From 1114 to 1559, Scone was one of Scotland’s major monasteries and later abbeys.  All that remains today is the small Presbyterian chapel atop Moot Hill, which in reality is just a slightly higher piece of land across from the main palace grounds

The  deer  are  statues.A replica of the Stone of Destiny is near the chapel.
The village of Scone at one time was situated within the grounds of the palace.  The medieval house was rebuilt as a Gothic mansion in 1803 and when the grounds were landscaped two years later, the entire village was moved two miles away and became known as ‘New Scone.’

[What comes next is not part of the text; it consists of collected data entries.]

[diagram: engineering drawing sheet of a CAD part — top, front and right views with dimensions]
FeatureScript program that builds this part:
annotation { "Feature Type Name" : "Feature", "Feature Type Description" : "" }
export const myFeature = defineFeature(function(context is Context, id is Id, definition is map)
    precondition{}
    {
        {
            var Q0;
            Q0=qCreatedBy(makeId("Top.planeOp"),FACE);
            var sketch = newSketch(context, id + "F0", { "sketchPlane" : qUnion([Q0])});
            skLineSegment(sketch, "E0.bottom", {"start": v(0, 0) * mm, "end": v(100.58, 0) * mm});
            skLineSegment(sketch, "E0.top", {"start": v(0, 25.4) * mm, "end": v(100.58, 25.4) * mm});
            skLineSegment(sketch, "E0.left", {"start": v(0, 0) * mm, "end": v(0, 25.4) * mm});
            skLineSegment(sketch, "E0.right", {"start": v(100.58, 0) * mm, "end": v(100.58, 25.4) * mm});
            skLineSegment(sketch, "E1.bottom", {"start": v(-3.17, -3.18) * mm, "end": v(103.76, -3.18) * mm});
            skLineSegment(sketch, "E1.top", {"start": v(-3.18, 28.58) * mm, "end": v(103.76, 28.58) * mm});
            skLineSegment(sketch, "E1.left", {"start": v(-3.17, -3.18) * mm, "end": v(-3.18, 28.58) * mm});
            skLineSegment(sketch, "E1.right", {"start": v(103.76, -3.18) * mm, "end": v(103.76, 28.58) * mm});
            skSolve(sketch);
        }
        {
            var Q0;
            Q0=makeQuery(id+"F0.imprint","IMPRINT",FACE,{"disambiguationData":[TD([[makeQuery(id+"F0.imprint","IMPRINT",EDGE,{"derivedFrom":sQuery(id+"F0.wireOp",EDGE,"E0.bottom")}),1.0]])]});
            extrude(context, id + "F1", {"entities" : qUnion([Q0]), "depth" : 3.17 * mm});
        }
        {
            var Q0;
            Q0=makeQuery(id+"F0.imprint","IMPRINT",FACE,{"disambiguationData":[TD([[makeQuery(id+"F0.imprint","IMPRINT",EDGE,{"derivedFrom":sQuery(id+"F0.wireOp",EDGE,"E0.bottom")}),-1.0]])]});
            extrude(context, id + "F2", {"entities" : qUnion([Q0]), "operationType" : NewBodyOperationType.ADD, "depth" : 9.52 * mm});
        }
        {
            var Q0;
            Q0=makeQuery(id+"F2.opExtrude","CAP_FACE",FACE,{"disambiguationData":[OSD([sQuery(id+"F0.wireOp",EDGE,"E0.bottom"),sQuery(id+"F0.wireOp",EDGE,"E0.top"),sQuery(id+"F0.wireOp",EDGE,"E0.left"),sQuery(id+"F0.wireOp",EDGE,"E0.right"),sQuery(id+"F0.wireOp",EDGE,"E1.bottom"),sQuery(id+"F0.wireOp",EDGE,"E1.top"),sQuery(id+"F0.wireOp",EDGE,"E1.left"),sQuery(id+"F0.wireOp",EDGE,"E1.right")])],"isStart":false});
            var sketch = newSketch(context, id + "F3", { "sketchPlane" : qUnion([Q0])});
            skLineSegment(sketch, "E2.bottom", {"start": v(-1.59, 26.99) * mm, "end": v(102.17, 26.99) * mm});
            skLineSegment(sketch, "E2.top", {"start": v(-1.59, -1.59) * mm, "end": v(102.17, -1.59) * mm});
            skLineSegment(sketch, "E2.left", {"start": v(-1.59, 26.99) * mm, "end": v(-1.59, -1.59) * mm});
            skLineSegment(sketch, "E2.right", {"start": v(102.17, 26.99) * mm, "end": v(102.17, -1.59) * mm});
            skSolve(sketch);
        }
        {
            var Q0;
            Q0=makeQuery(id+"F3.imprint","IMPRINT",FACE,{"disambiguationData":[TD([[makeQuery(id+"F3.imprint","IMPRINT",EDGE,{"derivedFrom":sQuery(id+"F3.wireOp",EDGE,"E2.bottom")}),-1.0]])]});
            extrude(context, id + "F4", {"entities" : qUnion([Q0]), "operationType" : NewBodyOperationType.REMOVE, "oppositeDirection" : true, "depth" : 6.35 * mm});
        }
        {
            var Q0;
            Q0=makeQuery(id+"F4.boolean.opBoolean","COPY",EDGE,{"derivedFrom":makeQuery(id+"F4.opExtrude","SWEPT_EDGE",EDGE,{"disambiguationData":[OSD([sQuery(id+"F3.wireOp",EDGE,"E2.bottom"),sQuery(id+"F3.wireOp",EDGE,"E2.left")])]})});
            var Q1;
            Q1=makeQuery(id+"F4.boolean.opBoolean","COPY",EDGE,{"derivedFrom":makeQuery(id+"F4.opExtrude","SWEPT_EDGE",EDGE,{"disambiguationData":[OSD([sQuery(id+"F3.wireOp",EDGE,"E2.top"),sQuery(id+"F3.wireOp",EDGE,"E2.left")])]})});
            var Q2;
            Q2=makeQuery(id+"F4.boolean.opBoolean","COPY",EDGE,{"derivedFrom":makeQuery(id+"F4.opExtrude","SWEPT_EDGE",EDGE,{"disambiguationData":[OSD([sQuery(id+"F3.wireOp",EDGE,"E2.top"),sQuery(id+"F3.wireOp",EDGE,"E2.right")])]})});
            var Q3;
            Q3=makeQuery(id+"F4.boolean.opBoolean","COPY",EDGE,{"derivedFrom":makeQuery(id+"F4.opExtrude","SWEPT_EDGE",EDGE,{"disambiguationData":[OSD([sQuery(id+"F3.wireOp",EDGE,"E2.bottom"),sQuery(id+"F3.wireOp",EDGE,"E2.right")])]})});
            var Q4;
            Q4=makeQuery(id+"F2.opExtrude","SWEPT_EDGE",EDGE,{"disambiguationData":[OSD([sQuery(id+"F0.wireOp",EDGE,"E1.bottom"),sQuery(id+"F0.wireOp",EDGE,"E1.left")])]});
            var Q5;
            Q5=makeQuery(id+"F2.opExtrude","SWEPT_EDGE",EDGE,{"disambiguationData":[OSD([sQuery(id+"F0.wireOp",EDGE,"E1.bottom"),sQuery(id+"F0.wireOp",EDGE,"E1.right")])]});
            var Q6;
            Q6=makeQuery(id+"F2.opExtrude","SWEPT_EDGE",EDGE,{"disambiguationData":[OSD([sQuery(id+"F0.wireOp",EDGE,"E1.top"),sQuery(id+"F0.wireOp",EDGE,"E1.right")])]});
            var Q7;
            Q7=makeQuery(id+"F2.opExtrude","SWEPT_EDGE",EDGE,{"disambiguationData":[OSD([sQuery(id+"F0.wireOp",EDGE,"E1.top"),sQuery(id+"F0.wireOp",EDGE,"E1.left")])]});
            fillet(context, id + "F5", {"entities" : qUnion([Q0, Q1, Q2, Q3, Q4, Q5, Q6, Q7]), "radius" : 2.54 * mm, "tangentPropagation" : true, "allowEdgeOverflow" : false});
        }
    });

One of the things that the gardens at Scone Palace is famous for is the Star Maze.  This gorgeous maze was designed by international maze designer Adrian Fisher. (Who knew that could be a career?)  The large maze is made of 2,000 copper and green beech trees to reflect the Earl of Mansfield’s family tartan.  The five-point star is part of the family emblem.  I copied the photo below from an internet site to show the size of the thing.  There is a nice viewing platform where you stand above the maze and watch people try find their way to the center.

I  did  a photo-stitch  of  what  we  could  see  from  the  viewing  platform.We arrived back in our hotel in Blairgowrie at 6:15, had dinner and settled in for the night after another wonderful day in Scotland.

2013 Summer (Baltic and Britain – Scotland – July 11 – Day 18 – Part 2)

We arrived at Glamis Castle, childhood home of the late Queen Mother, just after 1 pm.  The inside of the castle is not open to the public, but the gardens and surrounding park are.  We had a lovely wander around for a couple of hours. The gardens at Glamis were beautiful with many pristine white sculptures. The family of  young Elizabeth Bowes-Lyon, future wife of King George VI and mother of Queen Elizabeth II, also had a special resting place for their pets. We were sent on our way by another of the long haired, long horned Highland Cattle.

2013 Summer (Baltic and Britain – Scotland – July 11 – Day 18 – Part 1)

We left our hotel in Blairgowrie at 10 am  and arrived in the town of Kirriemuir half an hour later.  The first thing we saw as we drove into town was a lovely little statue of Peter Pan.Sir James M. Barrie was born here in 1860, one of ten children.  The small house is a museum and the property next door holds an exhibition about Barrie’s life and literary and theatrical works – including an original manuscript of Peter Pan with Barrie’s own notations.  The wash house across the street from his home was his first theater, and his early life with all his brothers and sisters inspired the characters and story lines in his work.Across the lane there is a lovely little garden with another statue of Peter Pan. After Barrie was honoured with the ‘Freedom of the Town’ in 1930 he gifted Kirriemuir with a Camera Obscura.  These fascinating devices give a rotating bird’s eye view of the surrounding landscape on a tabletop surface within the building. There are only three of them left in Scotland and not very many in other parts of the world either.  Unfortunately, it is one of those things you can’t really take photos of but if you ever get the chance to visit one, I encourage you to do so.

Before we left Kirriemuir we drove to the cemetery where Barrie,  his wife, and several of their children are buried.